== PASSAGE TO READ ==
= Beginning of Section =

Bangladesh has an unhealthy dependence on the garment industry. Many in Bangladesh believe that if local factories have to invest in improving standards, it will raise costs and major international retailers who have helped Bangladesh become the world’s second largest garment exporter after China will balk and invest elsewhere. Some retailers might leave, but Bangladesh has to choose who matters more—investor confidence or the lives of its citizens.
The garment sector has been a major boon for poor Bangladeshi women. In her seminal work, Power to Choose, sociologist Naila Kabeer has written how choices become available to women once they have jobs, making them independent and empowered.
But many Bangladeshi manufacturers don’t see such workers as assets. They treat workers callously. The manager of Tazreen Fashions, the factory burnt to ground, reportedly said he did not know he needed to have an emergency exit at his plant. Reports suggest that the one available exit was either blocked or padlocked, presumably to prevent workers from “slacking off”. Ineke Zeldenrust, international coordinator for the Netherlands-based Clean Clothes Campaign, asks: “How do such factories get the permit to operate or a licence to export? Managers think of people as disposable workforce that can be replaced easily.” Noting the feudal nature of relationship between the employer and employees, she points out how some factories offer jobs to the relatives of workers who die at factories, instead of compensating the families. “Think of that family, which has lost someone, now being asked to work in the same factory,” she observes.
Some critics have complained about the role of two multinational companies—Wal-Mart and Sears—which have bought garments from Tazreen in recent years. Both companies have said they did not have current, existing relationship with the factory. In fact, Wal-Mart reportedly ceased buying from the factory. But the global supply chain is so complicated that a multinational cannot monitor all suppliers and it becomes difficult ensure that a factory it has suspended doesn’t end up continuing to supply garments by picking up additional orders that other suppliers cannot cope with during the busy holiday season.
Global retailers flock to Bangladesh because of its absurdly low wages. The state has set the minimum monthly wage at 3,000 taka, or about $37, which is about the World Bank’s definition of absolute poverty and it is substantially below Bangladesh’s per capita income of $848 a year. Garment exports account for nearly four-fifths of the country’s export earnings. Bangladesh’s success in the garment sector is primarily because of its depressed wages, which are one-fifth of Chinese wages. The factories are often in dilapidated buildings with exposed electric wiring, in the middle of crowded urban areas. Trade unionists aren’t safe: Aminul Islam, who organized workers, was murdered last April.

= End of Section =

== WORK TASK 1 ==
Could you reproduce, word for word, the part of the passage on Bangladesh's garment industry that starts with "Bangladesh has an" and goes on through "of its citizens."?

== DATA SUPPLIED ==
= Beginning of Section =

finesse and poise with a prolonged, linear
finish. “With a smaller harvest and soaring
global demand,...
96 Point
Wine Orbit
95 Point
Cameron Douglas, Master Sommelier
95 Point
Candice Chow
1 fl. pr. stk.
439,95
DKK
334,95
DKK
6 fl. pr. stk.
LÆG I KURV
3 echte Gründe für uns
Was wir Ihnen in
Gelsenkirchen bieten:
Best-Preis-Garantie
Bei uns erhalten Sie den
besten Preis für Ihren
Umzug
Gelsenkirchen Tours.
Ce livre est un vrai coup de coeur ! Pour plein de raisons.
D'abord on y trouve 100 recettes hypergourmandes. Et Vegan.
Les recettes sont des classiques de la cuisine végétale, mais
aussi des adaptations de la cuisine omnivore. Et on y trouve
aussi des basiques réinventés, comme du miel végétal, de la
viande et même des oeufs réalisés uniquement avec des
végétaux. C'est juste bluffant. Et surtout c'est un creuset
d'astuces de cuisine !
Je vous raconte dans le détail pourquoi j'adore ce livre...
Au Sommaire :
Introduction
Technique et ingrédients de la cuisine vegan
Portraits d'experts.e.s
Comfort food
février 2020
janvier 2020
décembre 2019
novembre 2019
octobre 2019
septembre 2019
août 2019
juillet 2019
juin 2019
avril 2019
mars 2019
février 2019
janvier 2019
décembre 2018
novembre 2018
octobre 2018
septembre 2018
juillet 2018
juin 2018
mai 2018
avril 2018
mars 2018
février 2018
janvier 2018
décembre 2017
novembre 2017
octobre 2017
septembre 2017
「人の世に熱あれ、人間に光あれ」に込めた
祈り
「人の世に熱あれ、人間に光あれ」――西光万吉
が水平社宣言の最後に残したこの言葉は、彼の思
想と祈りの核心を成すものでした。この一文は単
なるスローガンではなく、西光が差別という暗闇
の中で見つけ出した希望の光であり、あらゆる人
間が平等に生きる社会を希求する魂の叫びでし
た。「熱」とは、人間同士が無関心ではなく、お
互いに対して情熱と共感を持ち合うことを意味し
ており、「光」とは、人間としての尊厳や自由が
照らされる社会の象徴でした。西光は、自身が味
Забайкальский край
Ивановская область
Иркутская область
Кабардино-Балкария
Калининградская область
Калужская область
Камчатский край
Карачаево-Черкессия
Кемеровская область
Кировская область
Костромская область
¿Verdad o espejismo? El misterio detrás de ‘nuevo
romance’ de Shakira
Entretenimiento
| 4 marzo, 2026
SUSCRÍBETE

= End of Section =

== WORK TASK 2 ==
Would you quote the records exactly, beginning at their start and continuing through the line containing "Je vous raconte"?

== WORKED SOLUTION 1 ==
Bangladesh has an unhealthy dependence on the garment industry. Many in Bangladesh believe that if local factories have to invest in improving standards, it will raise costs and major international retailers who have helped Bangladesh become the world’s second largest garment exporter after China will balk and invest elsewhere. Some retailers might leave, but Bangladesh has to choose who matters more—investor confidence or the lives of its citizens.

== WORKED SOLUTION 2 ==
finesse and poise with a prolonged, linear
finish. “With a smaller harvest and soaring
global demand,...
96 Point
Wine Orbit
95 Point
Cameron Douglas, Master Sommelier
95 Point
Candice Chow
1 fl. pr. stk.
439,95
DKK
334,95
DKK
6 fl. pr. stk.
LÆG I KURV
3 echte Gründe für uns
Was wir Ihnen in
Gelsenkirchen bieten:
Best-Preis-Garantie
Bei uns erhalten Sie den
besten Preis für Ihren
Umzug
Gelsenkirchen Tours.
Ce livre est un vrai coup de coeur ! Pour plein de raisons.
D'abord on y trouve 100 recettes hypergourmandes. Et Vegan.
Les recettes sont des classiques de la cuisine végétale, mais
aussi des adaptations de la cuisine omnivore. Et on y trouve
aussi des basiques réinventés, comme du miel végétal, de la
viande et même des oeufs réalisés uniquement avec des
végétaux. C'est juste bluffant. Et surtout c'est un creuset
d'astuces de cuisine !
Je vous raconte dans le détail pourquoi j'adore ce livre...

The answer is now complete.